BEGIN PAGE TEXT

Finally, we evaluated the mass-to-flux ratio from Eq. (1) to check the consistency of our model (with λ > 1, “supercritical”) with the observations. We computed the magnetic flux, Φ = πR²B, inside a radius of 1′′.1, corresponding to the Main core region, assuming spherical symmetry, and obtained a range of (0.9–1.5) × 10³² G cm². As for M(Φ), the mass contained in the flux tube Φ, we assumed that this is the mass of the core (26 M_⊙) plus the mass of the (proto)stars already formed in the core. We estimated the mass of the (proto)stars from the bolometric luminosity of the region, which is ~ 4.4 × 10⁴ L_⊙. If we assume that the bolometric luminosity of the core is mainly produced by a single main-sequence star, then the mass of such star would be of ~20 M_⊙, corresponding to an O8.5–O9 star (Mottram et al. 2011). Consequently, M(Φ) = 46M_⊙ and λ lies in the range 1.0–1.6. Thedefinition of λ in Eq. (1) accounts for the mass inside a flux tube, while from observations we estimated the mass in a sphere of radius 1.1′′. We then multiply the latter by a correcting factor equal to 1.4 (Li & Shu 1996) to obtain λ ~ 1.4–2.2, slightly supercritical. We note that the observed value of the mass-to-flux ratio should be taken as a lower limit because the mass of the core should be taken as a lower limit and the stellar mass content could be larger if the luminosity of 4.4 × 10⁴ L_⊙ originates from multiple stars instead of a single star as previously assumed by us. In addition, Estalella et al. (2019) have recently modeled theline-of-sight velocity of ammonia as a function of projected distance in the G31 core and have obtained a central mass ≳44 M_⊙. Therefore, we believe that the mass-to-flux ratio computed from the observations is consistent with λ = 2.66 assumed for the model.

END PAGE TEXT

● **PROBLEM SET**:
1. Name every published source cited in the passage on the mass-to-flux ratio, giving each as it appears.
2. Write the next part of the passage on the mass-to-flux ratio, picking up after its final sentence.

BEGIN SUPPLIED DATA

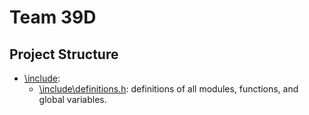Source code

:# Team 39D

## Project Structure

- [\include](https://github.com/VEX-Robotics-39D/VEX_OverUnder_39D_Code/tree/main/include):
  - [\include\definitions.h](https://github.com/VEX-Robotics-39D/VEX_OverUnder_39D_Code/blob/main/include/definitions.h): definitions of all modules, functions, and global variables. 
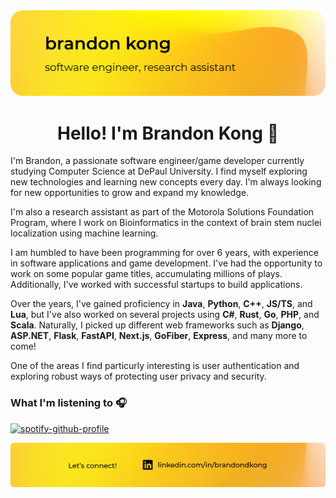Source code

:<a href="https://bdkong.com">
    <img src="./files/header.png"  style="border-radius:20px"/>
</a>

<h1 align="center">Hello! I'm Brandon Kong 👋</h1>
<p>

I'm Brandon, a passionate software engineer/game developer currently studying Computer Science at DePaul University. I find myself exploring new technologies and learning new concepts every day. I'm always looking for new opportunities to grow and expand my knowledge.

I'm also a research assistant as part of the Motorola Solutions Foundation Program, where I work on Bioinformatics in the context of
brain stem nuclei localization using machine learning.

I am humbled to have been programming for over 6 years, with experience in software applications
and game development. I've had the opportunity to work on some popular game titles, accumulating
millions of plays. Additionally, I've worked with successful startups to build applications.

</p>

Over the years, I've gained proficiency in **Java**, **Python**, **C++**, **JS/TS**, and **Lua**, but I've also worked on several projects using **C#**, **Rust**, **Go**, **PHP**, and **Scala**. Naturally, I picked up different web frameworks such as **Django**, **ASP.NET**, **Flask**, **FastAPI**, **Next.js**, **GoFiber**, **Express**, and many more to come! 

One of the areas I find particurly interesting is user authentication and exploring robust ways of protecting user privacy and security. 

### What I'm listening to 🎧

[![spotify-github-profile](https://spotify-github-profile.vercel.app/api/view?uid=0wy58v4k1seh4grvacxy5qp0j&cover_image=false&theme=natemoo-re&show_offline=true&background_color=121212&interchange=true&bar_color=fed53a&bar_color_cover=false)](https://github.com/kittinan/spotify-github-profile)

<a href="https://linkedin.com/in/brandondkong">
    <img src="./files/footer.png"/>
</a>
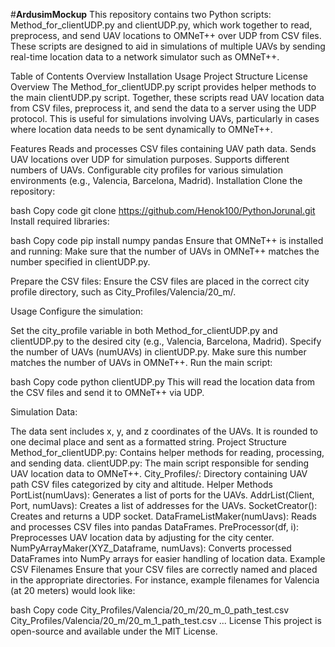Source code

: #**ArdusimMockup**
This repository contains two Python scripts: Method_for_clientUDP.py and clientUDP.py, which work together to read, preprocess, and send UAV locations to OMNeT++ over UDP from CSV files. These scripts are designed to aid in simulations of multiple UAVs by sending real-time location data to a network simulator such as OMNeT++.

Table of Contents
Overview
Installation
Usage
Project Structure
License
Overview
The Method_for_clientUDP.py script provides helper methods to the main clientUDP.py script. Together, these scripts read UAV location data from CSV files, preprocess it, and send the data to a server using the UDP protocol. This is useful for simulations involving UAVs, particularly in cases where location data needs to be sent dynamically to OMNeT++.

Features
Reads and processes CSV files containing UAV path data.
Sends UAV locations over UDP for simulation purposes.
Supports different numbers of UAVs.
Configurable city profiles for various simulation environments (e.g., Valencia, Barcelona, Madrid).
Installation
Clone the repository:

bash
Copy code
git clone https://github.com/Henok100/PythonJorunal.git
Install required libraries:

bash
Copy code
pip install numpy pandas
Ensure that OMNeT++ is installed and running:
Make sure that the number of UAVs in OMNeT++ matches the number specified in clientUDP.py.

Prepare the CSV files:
Ensure the CSV files are placed in the correct city profile directory, such as City_Profiles/Valencia/20_m/.

Usage
Configure the simulation:

Set the city_profile variable in both Method_for_clientUDP.py and clientUDP.py to the desired city (e.g., Valencia, Barcelona, Madrid).
Specify the number of UAVs (numUAVs) in clientUDP.py. Make sure this number matches the number of UAVs in OMNeT++.
Run the main script:

bash
Copy code
python clientUDP.py
This will read the location data from the CSV files and send it to OMNeT++ via UDP.

Simulation Data:

The data sent includes x, y, and z coordinates of the UAVs. It is rounded to one decimal place and sent as a formatted string.
Project Structure
Method_for_clientUDP.py: Contains helper methods for reading, processing, and sending data.
clientUDP.py: The main script responsible for sending UAV location data to OMNeT++.
City_Profiles/: Directory containing UAV path CSV files categorized by city and altitude.
Helper Methods
PortList(numUavs): Generates a list of ports for the UAVs.
AddrList(Client, Port, numUavs): Creates a list of addresses for the UAVs.
SocketCreator(): Creates and returns a UDP socket.
DataFrameListMaker(numUavs): Reads and processes CSV files into pandas DataFrames.
PreProcessor(df, i): Preprocesses UAV location data by adjusting for the city center.
NumPyArrayMaker(XYZ_Dataframe, numUavs): Converts processed DataFrames into NumPy arrays for easier handling of location data.
Example CSV Filenames
Ensure that your CSV files are correctly named and placed in the appropriate directories. For instance, example filenames for Valencia (at 20 meters) would look like:

bash
Copy code
City_Profiles/Valencia/20_m/20_m_0_path_test.csv
City_Profiles/Valencia/20_m/20_m_1_path_test.csv
...
License
This project is open-source and available under the MIT License.
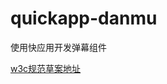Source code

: # quickapp-danmu
使用快应用开发弹幕组件

[w3c规范草案地址](https://w3c-proposal-incubation.github.io/danmaku-proposal/)
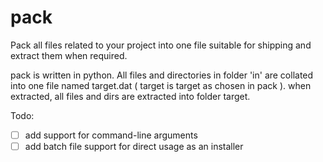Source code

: # pack

Pack all files related to your project into one file suitable for shipping and extract them when required.

pack is written in python. All files and directories in folder 'in' are collated into one file named target.dat ( target 
is target as chosen in pack ). when extracted, all files and dirs are extracted into folder target.

Todo:

- [ ] add support for command-line arguments 
- [ ] add batch file support for direct usage as an installer
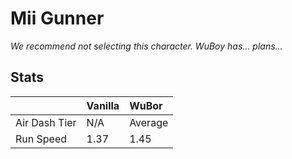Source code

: # Mii Gunner
*We recommend not selecting this character. WuBoy has...* _plans..._

## Stats

<datatable>

|               | Vanilla | WuBor                |
|:------------- |:------- |:-------------------- |
| Air Dash Tier | N/A     | <buff>Average</buff> |
| Run Speed     | 1.37    | <buff>1.45</buff>    |

</datatable>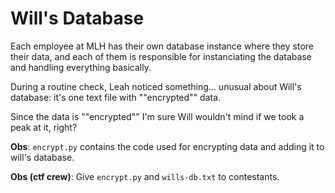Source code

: # Will's Database

Each employee at MLH has their own database instance
where they store their data, and each of them is
responsible for instanciating the database and handling
everything basically.

During a routine check, Leah noticed something... unusual
about Will's database: it's one text file with ""encrypted""
data.

Since the data is ""encrypted"" I'm sure Will wouldn't mind
if we took a peak at it, right?

**Obs**: `encrypt.py` contains the code used for encrypting
data and adding it to will's database.

**Obs (ctf crew)**: Give `encrypt.py` and `wills-db.txt` to contestants.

END SUPPLIED DATA

● **OUTPUTS BY TASK**:
1.
Mottram et al. 2011
Li & Shu 1996
Estalella et al. (2019)

2.
Fig. 4 Polarization angles showing the magnetic field direction from observations (red) and the best model (blue: b0 = 0.1, λ = 2.66, $i=-{45}^{°}{}_{-4^{°}}^{+3^{°}}$, and $\phi =-{44}^{°}{}_{-4^{°}}^{+6^{°}}$). The gray-scale map shows the polarized intensity, P, while black contours show the 1.3 mm dust emission at 5, 10, 15, 20, 40, 80, 160, and 300 times σ, (see Fig. 1 for details). We note that although the magnetic field segments of the observations are shown also for regions below the 5σ contour, these have not been used for the calculations or the discussion.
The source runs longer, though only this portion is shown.